TO DO => Here is the task for the records below: repeat exactly the lines from the one with "Figure 2 . The" to the one with "Fig. 2. Architecture", both included, and nothing else.

(Collected data)
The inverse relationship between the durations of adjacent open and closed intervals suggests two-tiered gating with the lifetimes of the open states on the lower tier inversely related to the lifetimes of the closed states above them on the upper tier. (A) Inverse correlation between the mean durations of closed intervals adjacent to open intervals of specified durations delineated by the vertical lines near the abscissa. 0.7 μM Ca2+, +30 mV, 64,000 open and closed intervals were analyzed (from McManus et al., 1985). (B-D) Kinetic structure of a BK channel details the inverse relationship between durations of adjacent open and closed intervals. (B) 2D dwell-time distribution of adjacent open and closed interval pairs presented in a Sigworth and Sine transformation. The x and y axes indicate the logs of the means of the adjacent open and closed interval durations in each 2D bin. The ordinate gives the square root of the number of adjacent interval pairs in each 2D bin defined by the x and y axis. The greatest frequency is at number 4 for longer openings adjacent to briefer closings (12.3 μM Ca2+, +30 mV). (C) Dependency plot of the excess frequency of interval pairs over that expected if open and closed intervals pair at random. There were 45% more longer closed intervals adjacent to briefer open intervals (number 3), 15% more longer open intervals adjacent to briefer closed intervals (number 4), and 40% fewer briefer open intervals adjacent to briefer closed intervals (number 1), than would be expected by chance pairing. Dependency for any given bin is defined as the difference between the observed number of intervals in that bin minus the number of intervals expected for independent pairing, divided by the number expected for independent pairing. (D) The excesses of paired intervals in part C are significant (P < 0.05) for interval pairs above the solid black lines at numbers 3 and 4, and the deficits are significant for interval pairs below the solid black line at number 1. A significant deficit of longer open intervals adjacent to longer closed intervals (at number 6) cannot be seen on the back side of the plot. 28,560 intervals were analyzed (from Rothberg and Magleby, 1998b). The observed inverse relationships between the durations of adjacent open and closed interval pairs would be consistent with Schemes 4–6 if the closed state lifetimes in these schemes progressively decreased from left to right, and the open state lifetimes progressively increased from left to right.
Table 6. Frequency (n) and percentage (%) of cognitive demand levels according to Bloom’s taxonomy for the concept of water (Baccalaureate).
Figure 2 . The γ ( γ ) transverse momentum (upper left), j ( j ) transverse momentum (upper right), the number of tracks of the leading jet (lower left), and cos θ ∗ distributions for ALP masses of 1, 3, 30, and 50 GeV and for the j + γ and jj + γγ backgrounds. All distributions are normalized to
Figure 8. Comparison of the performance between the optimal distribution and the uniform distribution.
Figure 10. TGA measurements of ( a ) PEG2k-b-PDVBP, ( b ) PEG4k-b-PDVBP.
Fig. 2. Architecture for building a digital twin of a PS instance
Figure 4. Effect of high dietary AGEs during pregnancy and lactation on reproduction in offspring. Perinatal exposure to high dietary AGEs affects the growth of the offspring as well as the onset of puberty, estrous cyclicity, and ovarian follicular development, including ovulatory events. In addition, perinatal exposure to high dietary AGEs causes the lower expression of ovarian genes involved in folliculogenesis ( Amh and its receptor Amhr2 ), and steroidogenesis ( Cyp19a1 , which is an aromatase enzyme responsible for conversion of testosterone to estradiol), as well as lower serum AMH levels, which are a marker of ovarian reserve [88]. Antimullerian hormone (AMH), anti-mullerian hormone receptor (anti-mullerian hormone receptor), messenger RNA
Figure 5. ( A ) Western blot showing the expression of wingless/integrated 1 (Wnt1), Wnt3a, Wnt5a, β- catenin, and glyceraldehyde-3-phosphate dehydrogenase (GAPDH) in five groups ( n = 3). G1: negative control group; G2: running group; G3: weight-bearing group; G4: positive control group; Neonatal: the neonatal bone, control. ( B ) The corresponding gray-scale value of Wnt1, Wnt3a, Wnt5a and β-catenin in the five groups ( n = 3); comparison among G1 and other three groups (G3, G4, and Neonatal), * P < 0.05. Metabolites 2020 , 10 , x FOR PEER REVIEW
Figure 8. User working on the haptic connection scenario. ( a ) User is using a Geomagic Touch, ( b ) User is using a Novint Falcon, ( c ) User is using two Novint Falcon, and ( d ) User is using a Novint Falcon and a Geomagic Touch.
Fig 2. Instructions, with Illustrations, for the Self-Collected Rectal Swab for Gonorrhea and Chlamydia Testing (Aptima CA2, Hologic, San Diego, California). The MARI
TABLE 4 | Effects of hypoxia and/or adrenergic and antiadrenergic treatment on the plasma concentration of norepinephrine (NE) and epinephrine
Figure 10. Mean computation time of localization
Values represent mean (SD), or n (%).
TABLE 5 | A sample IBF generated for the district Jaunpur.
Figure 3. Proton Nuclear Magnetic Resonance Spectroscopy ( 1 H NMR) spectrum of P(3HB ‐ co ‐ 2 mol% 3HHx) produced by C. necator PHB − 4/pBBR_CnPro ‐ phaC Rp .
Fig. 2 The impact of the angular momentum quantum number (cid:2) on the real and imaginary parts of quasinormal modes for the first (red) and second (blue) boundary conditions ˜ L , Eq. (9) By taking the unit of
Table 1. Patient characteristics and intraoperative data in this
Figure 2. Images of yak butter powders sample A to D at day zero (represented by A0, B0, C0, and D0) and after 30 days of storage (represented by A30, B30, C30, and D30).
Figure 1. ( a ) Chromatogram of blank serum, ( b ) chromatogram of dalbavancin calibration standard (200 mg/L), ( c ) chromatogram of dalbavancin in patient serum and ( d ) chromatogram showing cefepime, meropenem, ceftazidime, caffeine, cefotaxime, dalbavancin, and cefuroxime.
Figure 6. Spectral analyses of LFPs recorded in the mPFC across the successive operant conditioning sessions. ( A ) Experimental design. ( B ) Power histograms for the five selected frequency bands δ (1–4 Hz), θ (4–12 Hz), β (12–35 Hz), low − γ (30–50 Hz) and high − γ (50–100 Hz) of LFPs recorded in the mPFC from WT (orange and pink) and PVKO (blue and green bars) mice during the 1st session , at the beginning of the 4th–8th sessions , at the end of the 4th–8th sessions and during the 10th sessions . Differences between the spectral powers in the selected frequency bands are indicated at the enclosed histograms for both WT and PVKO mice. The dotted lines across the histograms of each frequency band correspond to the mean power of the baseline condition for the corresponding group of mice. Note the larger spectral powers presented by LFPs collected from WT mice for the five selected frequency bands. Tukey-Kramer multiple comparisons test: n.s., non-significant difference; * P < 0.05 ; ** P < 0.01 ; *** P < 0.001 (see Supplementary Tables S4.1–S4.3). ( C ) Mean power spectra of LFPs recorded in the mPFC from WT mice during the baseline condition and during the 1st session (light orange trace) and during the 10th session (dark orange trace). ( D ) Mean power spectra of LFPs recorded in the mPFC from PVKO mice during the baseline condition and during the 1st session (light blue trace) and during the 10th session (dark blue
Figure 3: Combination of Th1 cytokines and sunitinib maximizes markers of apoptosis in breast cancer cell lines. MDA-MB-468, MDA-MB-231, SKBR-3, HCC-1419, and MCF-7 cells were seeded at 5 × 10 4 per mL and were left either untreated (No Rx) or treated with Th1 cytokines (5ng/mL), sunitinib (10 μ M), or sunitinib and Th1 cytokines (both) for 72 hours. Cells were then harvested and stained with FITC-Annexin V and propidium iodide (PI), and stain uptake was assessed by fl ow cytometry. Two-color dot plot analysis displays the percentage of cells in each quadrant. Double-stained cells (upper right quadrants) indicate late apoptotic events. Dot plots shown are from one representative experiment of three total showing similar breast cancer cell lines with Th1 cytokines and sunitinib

RESPONSE TO THIS TASK =>
Figure 2 . The γ ( γ ) transverse momentum (upper left), j ( j ) transverse momentum (upper right), the number of tracks of the leading jet (lower left), and cos θ ∗ distributions for ALP masses of 1, 3, 30, and 50 GeV and for the j + γ and jj + γγ backgrounds. All distributions are normalized to
Figure 8. Comparison of the performance between the optimal distribution and the uniform distribution.
Figure 10. TGA measurements of ( a ) PEG2k-b-PDVBP, ( b ) PEG4k-b-PDVBP.
Fig. 2. Architecture for building a digital twin of a PS instance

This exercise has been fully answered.